GIVEN RECORDS.

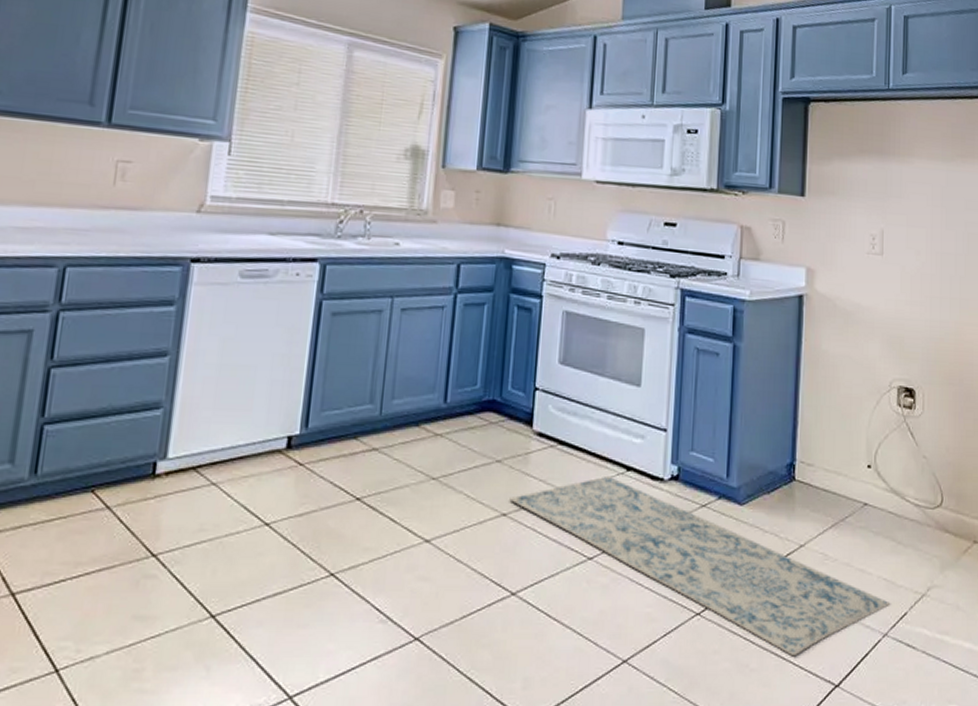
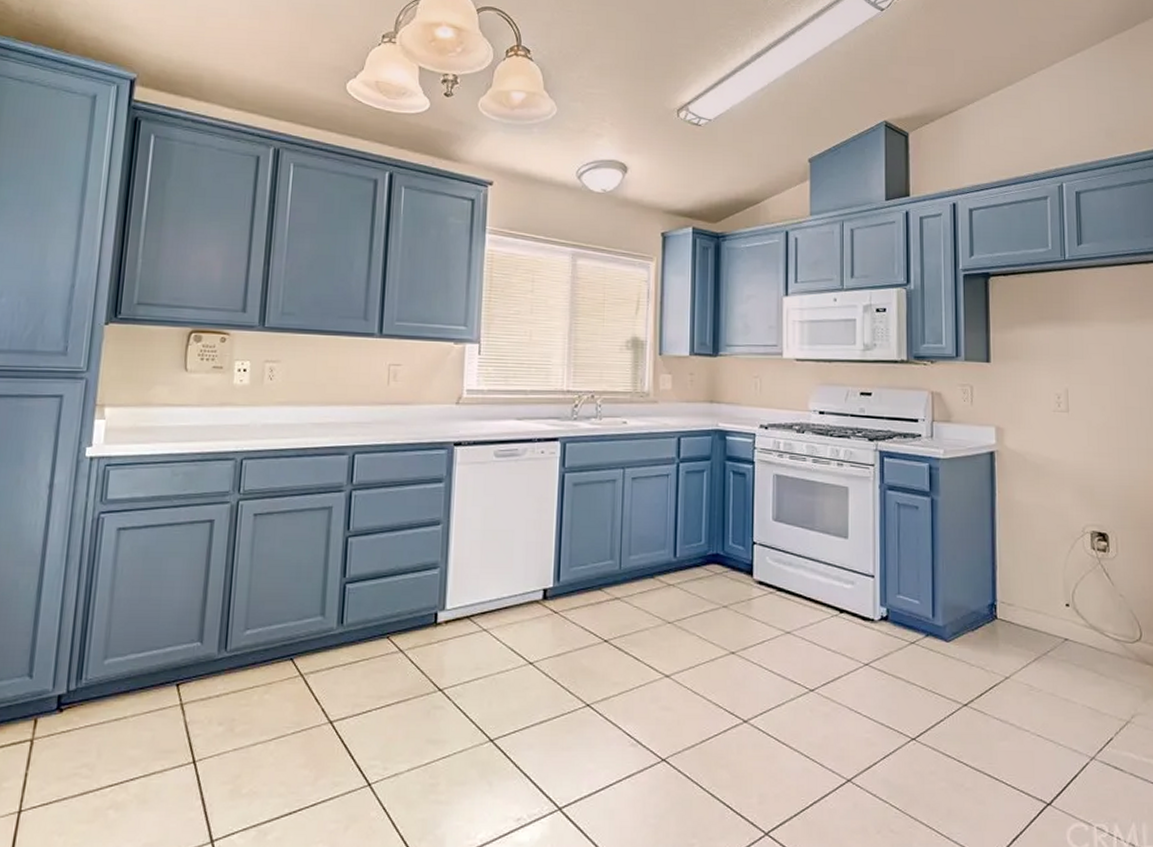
rug: present [509,475,891,657] -> none [736,617,1096,778]

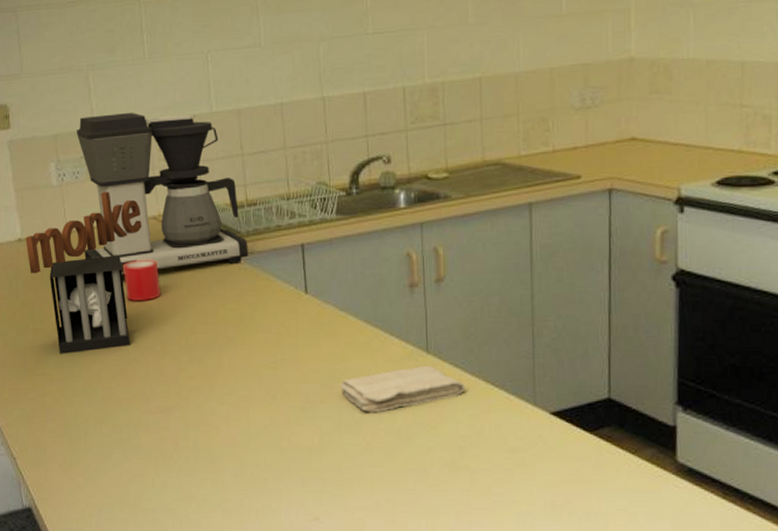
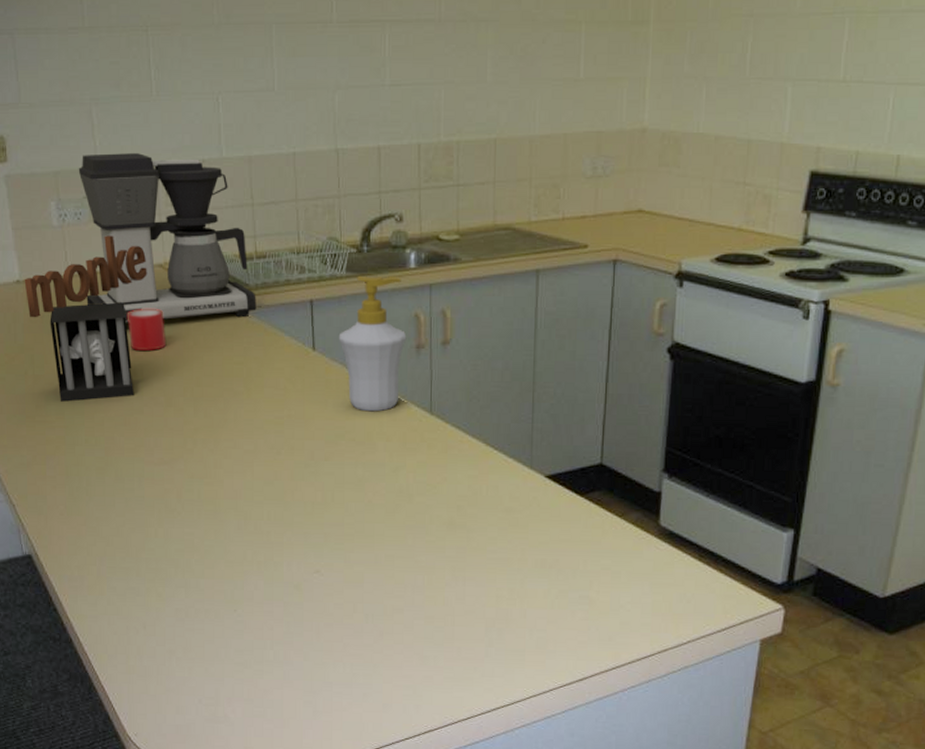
soap bottle: none [330,217,400,353] -> present [338,277,407,412]
washcloth: present [339,365,465,413] -> none [344,426,466,471]

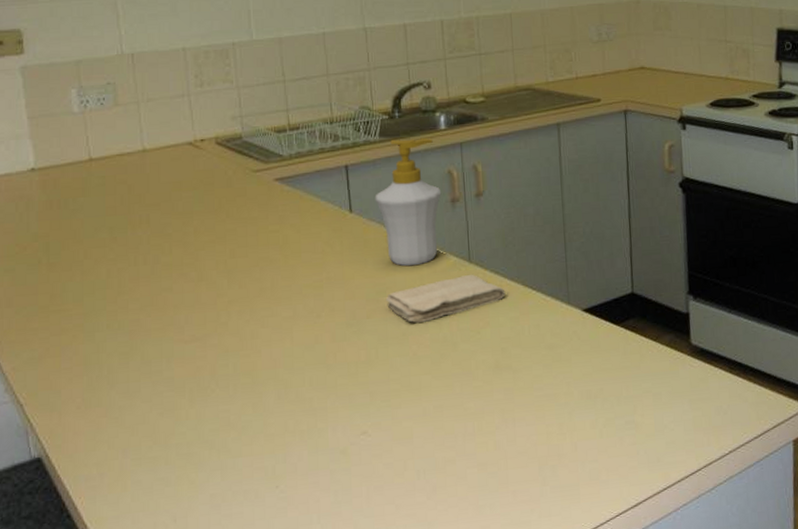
knife block: present [24,235,147,402] -> none [40,118,176,288]
coffee maker: present [78,153,256,323] -> none [102,40,291,202]
mug: present [128,309,167,351] -> none [155,185,198,228]
washcloth: none [344,426,466,471] -> present [385,274,506,324]

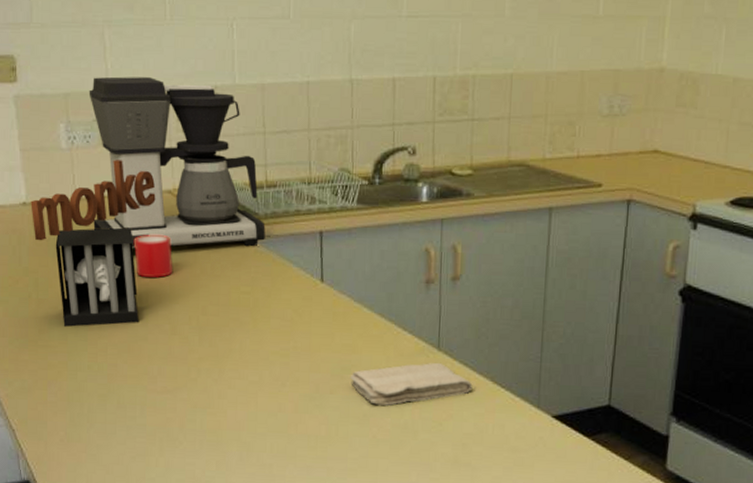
knife block: none [40,118,176,288] -> present [30,160,156,327]
coffee maker: none [102,40,291,202] -> present [88,76,266,249]
mug: none [155,185,198,228] -> present [134,235,173,278]
soap bottle: present [375,138,442,266] -> none [347,209,417,346]

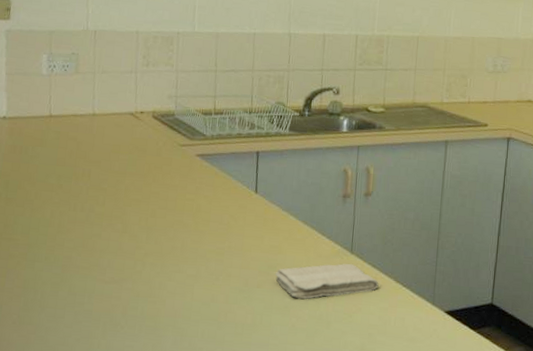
knife block: present [30,160,156,327] -> none [9,86,120,223]
coffee maker: present [88,76,266,249] -> none [62,19,211,162]
mug: present [134,235,173,278] -> none [97,148,130,184]

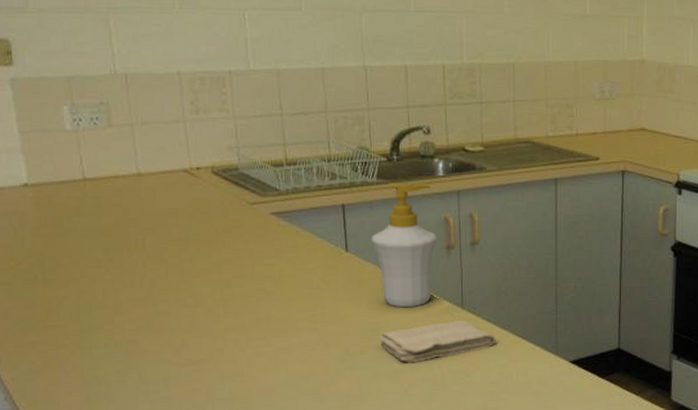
soap bottle: none [278,135,336,248] -> present [371,183,437,308]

WORK TO COMPLETE.
Go through the records and tally the lines that include "soap". Write only the number.

RESPONSE BELOW.
3